##### 本文

2004-01-01から1年間の記事一覧

スタート

今日から「積んどく? 読んどく? - 楽天ブログ」の別館として、ミステリの感想を中心とした日記を書いていきます。 感想はshiba_motoの独断と偏見ですので、大目に見てください。

東野圭吾『片想い』

東野圭吾さんの『片想い (文春文庫)』を読了しました。今回はネタバレありなので、未読の方は注意して下さい。 毎年恒例で開かれている元アメフト部の同窓会のあと、哲朗は10年ぶりに元マネージャーの日浦美月と再会した。そして、美月は男の姿をし、しかも…

米澤穂信『氷菓』

気づかないうちに部室が密室になってしまった! 5週続けて返却された学校の50年史! 古典部の文集を隠し続ける壁新聞部長! 神山高校でおこる数々の謎を解くのは薔薇色ならぬ灰色の青春を過ごす省エネ人間・折木奉太郎。そして、文集作りの中、ついに封印さ…

井上一馬『モンキーアイランド・ホテル』

本当はこんなことしてちゃいけないんだろうな、と思いながら井上一馬さんの『モンキーアイランド・ホテル (講談社文庫)』を読みました。試験が近いのに・・・ 「モンキーアイランド・ホテル」「奇跡」の2編による作品集。井上さんといえばボブ・グリーンの…

我孫子武丸『人形はライブハウスで推理する』

##########
##### データセット抜粋

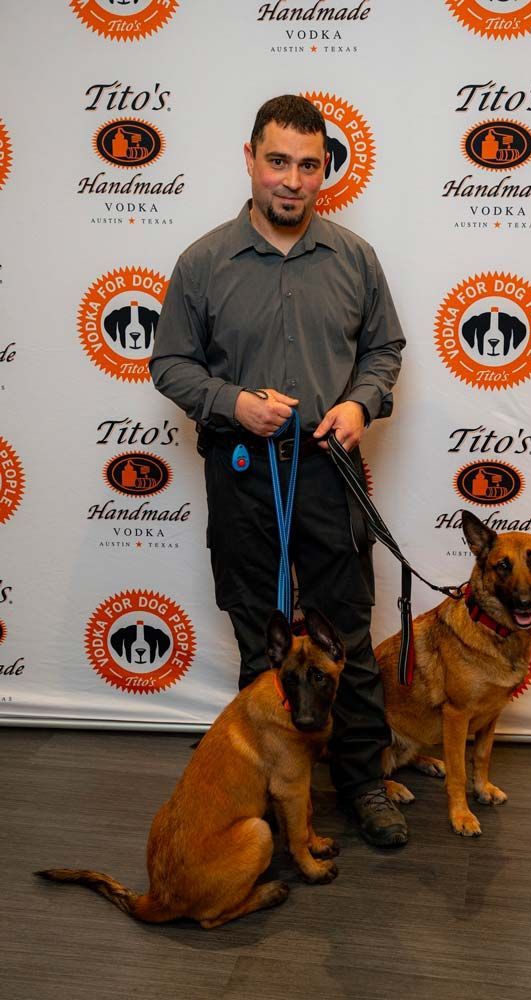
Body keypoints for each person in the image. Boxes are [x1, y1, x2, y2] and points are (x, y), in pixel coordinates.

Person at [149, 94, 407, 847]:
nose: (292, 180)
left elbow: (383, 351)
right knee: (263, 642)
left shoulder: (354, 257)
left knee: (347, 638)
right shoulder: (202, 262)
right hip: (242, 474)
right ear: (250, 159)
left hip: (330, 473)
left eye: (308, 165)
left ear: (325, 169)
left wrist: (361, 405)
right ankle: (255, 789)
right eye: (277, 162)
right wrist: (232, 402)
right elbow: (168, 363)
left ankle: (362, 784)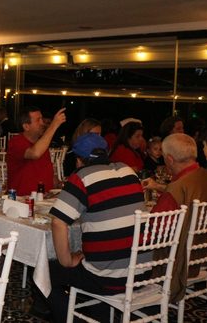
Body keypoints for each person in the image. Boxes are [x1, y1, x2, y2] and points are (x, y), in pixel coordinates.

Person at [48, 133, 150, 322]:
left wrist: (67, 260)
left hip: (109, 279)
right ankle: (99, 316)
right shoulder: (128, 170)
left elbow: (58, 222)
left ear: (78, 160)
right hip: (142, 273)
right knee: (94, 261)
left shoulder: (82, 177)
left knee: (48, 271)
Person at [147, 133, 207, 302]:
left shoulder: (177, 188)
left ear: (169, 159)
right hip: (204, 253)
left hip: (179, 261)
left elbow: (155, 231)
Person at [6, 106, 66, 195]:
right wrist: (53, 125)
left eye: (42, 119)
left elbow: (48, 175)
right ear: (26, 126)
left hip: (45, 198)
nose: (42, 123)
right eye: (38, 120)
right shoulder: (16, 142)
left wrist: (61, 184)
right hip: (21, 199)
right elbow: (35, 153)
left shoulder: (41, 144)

##########

作業内容 1: 本文のうち「気づかないうちに部室が密室になってしまった! 5週続けて返却された学校の50年史! 古典部の文集を隠し続ける壁新聞部長!」から「我孫子武丸『人形はライブハウスで推理する』」までを、両端を含めて一字一句そのまま書き写してください。
作業内容 2: 本文によると、『モンキーアイランド・ホテル』に収められている2編は何ですか。
アイテムを参照する必要はありません。

解答 1:
気づかないうちに部室が密室になってしまった! 5週続けて返却された学校の50年史! 古典部の文集を隠し続ける壁新聞部長! 神山高校でおこる数々の謎を解くのは薔薇色ならぬ灰色の青春を過ごす省エネ人間・折木奉太郎。そして、文集作りの中、ついに封印さ…

井上一馬『モンキーアイランド・ホテル』

本当はこんなことしてちゃいけないんだろうな、と思いながら井上一馬さんの『モンキーアイランド・ホテル (講談社文庫)』を読みました。試験が近いのに・・・ 「モンキーアイランド・ホテル」「奇跡」の2編による作品集。井上さんといえばボブ・グリーンの…

我孫子武丸『人形はライブハウスで推理する』

解答 2: 「モンキーアイランド・ホテル」と「奇跡」